All of the data goes into your copy exactly as written. Images do not.

Supplied records ▸
++++++++++++++++++++
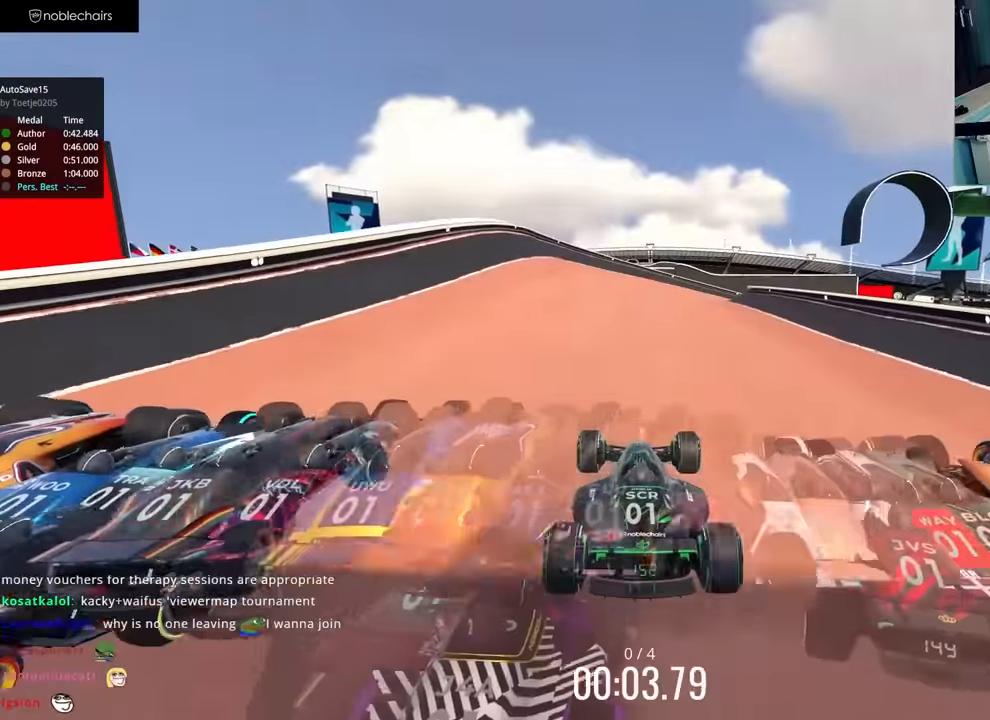
{"keys": ["right", "up"], "events": [[33, "right", "down"], [267, "right", "up"], [417, "right", "down"]]}
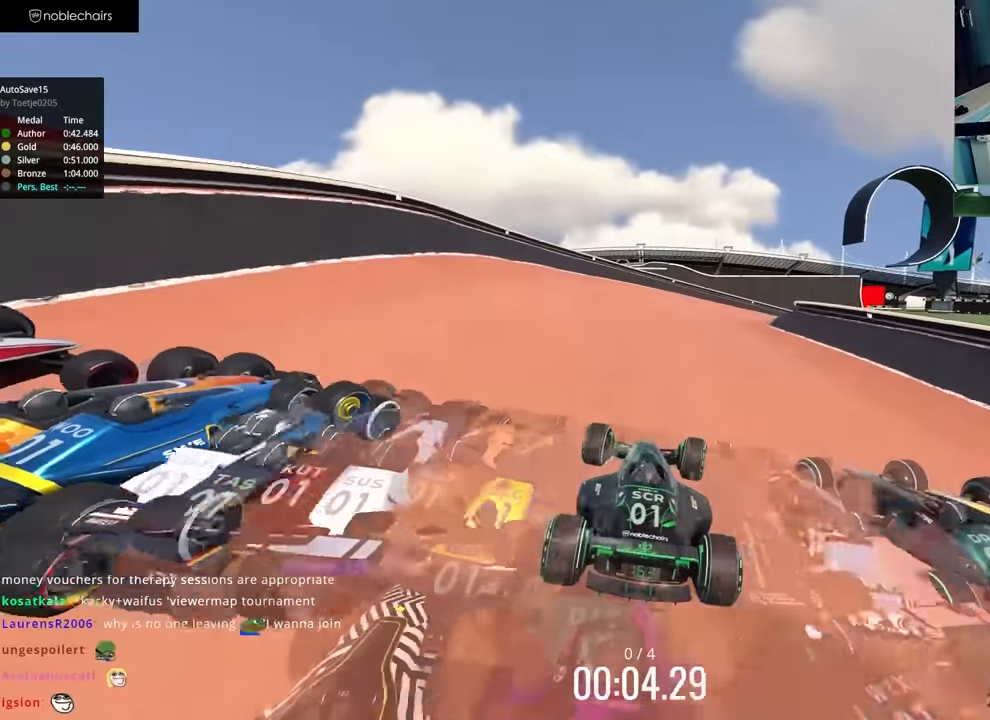
{"keys": ["right", "up"], "events": []}
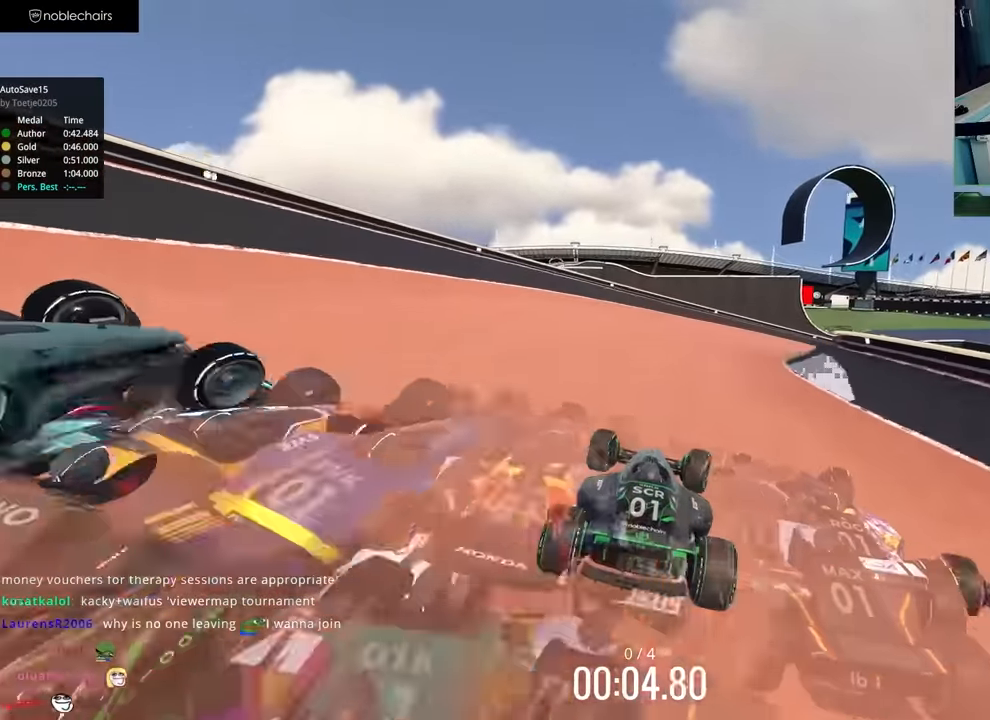
{"keys": ["right", "up"], "events": []}
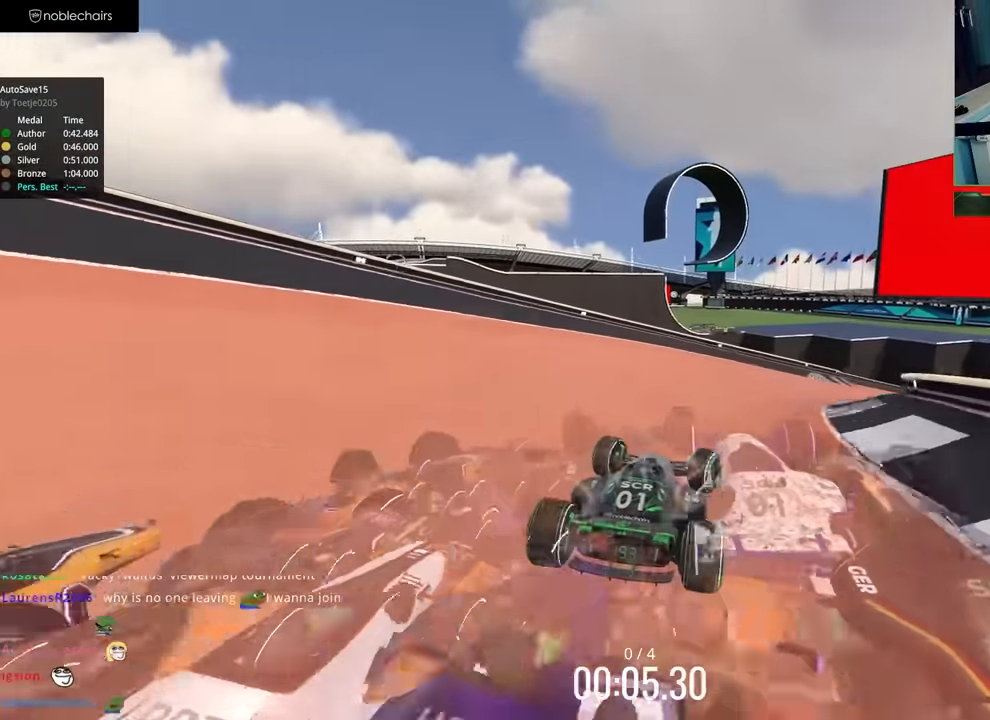
{"keys": ["left", "up"], "events": [[450, "right", "up"], [467, "left", "down"]]}
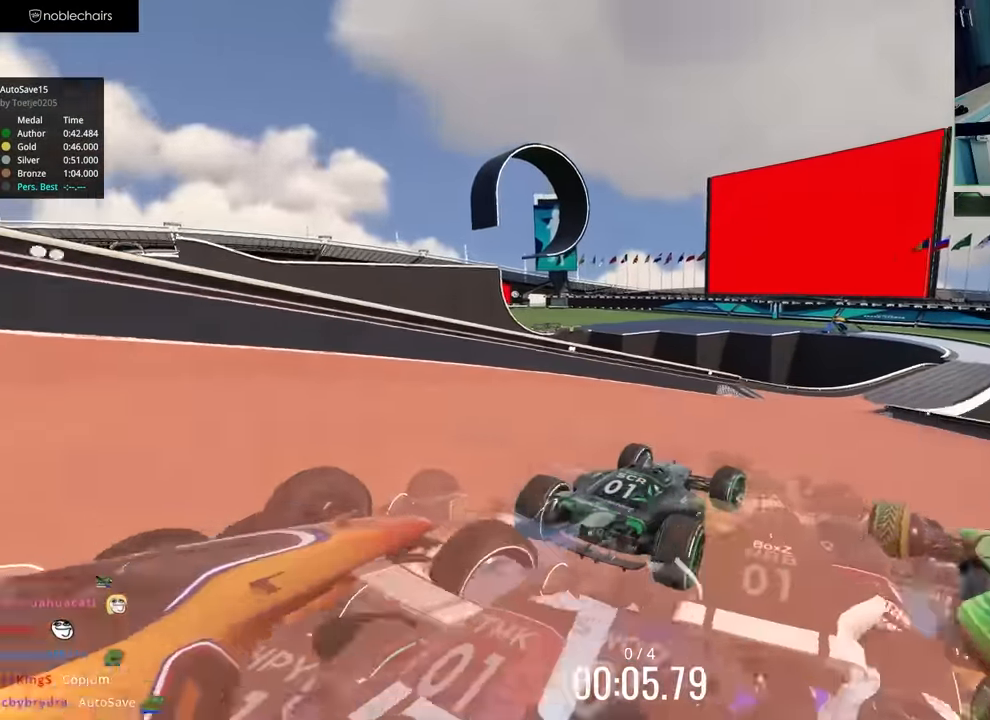
{"keys": ["up"], "events": [[133, "left", "up"], [133, "right", "down"], [300, "right", "up"], [350, "left", "down"], [483, "left", "up"]]}
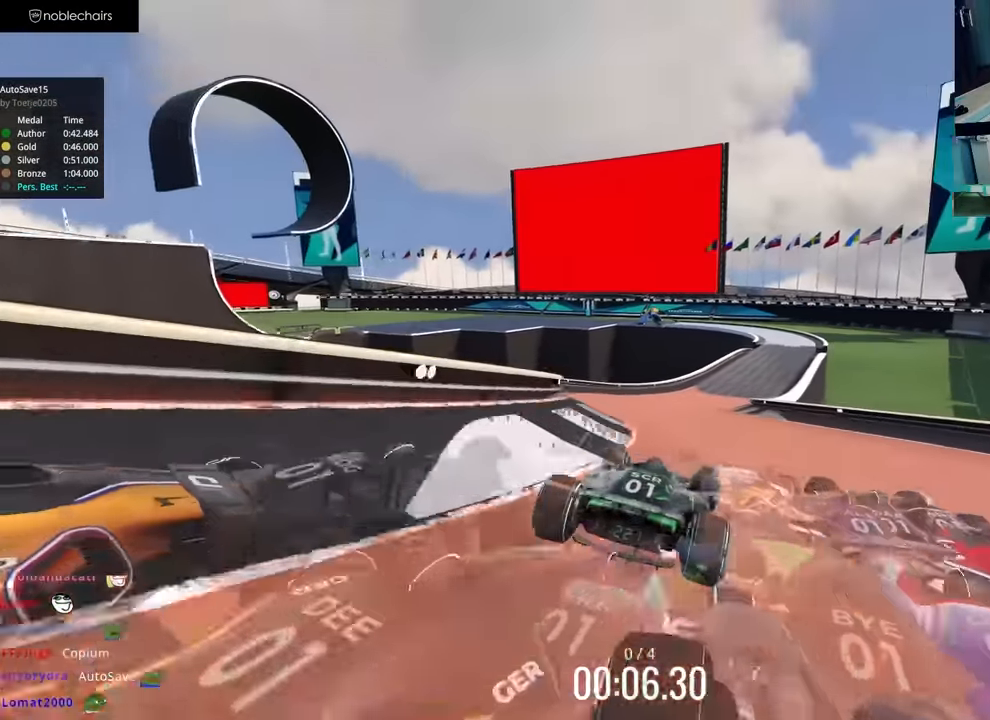
{"keys": ["right", "up"], "events": [[167, "right", "down"], [300, "right", "up"], [500, "right", "down"]]}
++++++++++++++++++++
Output ▸
{"keys": ["right", "up"], "events": [[33, "right", "down"], [267, "right", "up"], [417, "right", "down"]]}
{"keys": ["right", "up"], "events": []}
{"keys": ["right", "up"], "events": []}
{"keys": ["left", "up"], "events": [[450, "right", "up"], [467, "left", "down"]]}
{"keys": ["up"], "events": [[133, "left", "up"], [133, "right", "down"], [300, "right", "up"], [350, "left", "down"], [483, "left", "up"]]}
{"keys": ["right", "up"], "events": [[167, "right", "down"], [300, "right", "up"], [500, "right", "down"]]}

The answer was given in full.